Ambient air fluxes calculation were performed via the following equation, described by Marandino et al. and employed in a previous cruise in this region in Lawson et al:21,22.

$${F}_{{ambient}{VOC}}=\frac{d[C]}{{dt}}\times {h}_{{MBL}}$$
(5)

Where C is the concentration in ng/m3, dt difference of time between the measurement of the highest and the lowest concentration of DMS and hMBL the nocturnal Mixed Boundary layer (MBL) in m deduced from radiosonde measurements (range between 670 m and 1450 m for the whole campaign). Fambient VOC is the flux of VOCs in ambient air in ng m−2 s−1 deduced from nocturnal VOC measurements. These fluxes can be estimated based on the reasonable assumption of minimal oxidation of VOCs during the nighttime, which favors the nocturnal accumulation of primary VOCs.
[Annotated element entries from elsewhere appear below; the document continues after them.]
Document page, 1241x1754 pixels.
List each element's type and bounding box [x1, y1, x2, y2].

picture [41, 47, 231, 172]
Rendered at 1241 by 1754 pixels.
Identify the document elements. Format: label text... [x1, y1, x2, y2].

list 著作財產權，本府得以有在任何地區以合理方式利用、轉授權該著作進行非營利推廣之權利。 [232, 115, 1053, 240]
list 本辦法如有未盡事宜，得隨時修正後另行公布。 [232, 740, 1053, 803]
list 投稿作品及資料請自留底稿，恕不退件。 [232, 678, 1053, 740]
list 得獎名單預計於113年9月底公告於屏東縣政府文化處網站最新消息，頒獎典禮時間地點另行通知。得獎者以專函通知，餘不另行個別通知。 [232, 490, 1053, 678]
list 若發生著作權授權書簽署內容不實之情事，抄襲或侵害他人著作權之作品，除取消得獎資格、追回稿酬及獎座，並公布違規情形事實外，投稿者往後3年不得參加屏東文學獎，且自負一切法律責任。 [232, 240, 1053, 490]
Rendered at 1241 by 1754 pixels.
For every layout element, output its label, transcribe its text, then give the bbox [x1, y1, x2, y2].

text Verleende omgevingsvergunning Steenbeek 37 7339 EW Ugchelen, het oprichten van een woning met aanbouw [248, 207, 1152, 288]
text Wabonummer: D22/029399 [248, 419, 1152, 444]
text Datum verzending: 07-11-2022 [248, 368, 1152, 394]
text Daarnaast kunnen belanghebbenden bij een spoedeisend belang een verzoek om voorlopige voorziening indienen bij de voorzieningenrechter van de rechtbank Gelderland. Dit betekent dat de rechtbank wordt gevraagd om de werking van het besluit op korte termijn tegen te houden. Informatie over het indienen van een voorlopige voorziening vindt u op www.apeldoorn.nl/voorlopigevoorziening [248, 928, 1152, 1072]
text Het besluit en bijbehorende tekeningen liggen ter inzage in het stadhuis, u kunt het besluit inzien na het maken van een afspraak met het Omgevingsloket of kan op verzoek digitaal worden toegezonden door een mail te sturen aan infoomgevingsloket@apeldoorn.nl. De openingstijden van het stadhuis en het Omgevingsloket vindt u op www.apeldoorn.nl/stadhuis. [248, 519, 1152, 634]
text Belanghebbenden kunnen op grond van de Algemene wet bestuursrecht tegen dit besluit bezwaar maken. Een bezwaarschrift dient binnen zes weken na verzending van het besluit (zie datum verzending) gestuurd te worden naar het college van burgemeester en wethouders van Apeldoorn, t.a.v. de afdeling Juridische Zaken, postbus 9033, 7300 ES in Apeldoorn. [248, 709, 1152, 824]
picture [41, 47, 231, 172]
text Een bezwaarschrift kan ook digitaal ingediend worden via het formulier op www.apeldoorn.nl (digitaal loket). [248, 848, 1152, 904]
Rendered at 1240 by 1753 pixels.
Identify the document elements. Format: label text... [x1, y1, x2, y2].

The highest level of VOC concentrations were observed at ~06h00 LT and the lowest at ~17h00 LT22.

Three nights without terrestrial influence were selected for the calculation: from 21 March 21 h LT to 22 March 06 h LT, from 22 March 20 h LT to 23 March 0 h LT and from 23 March 20 h LT to 6 h LT. For each night, the MBL was 1200 m, 670 m and 770 m, respectively.

These nights were selected as linear increase in BTEX concentration were observed over several hours.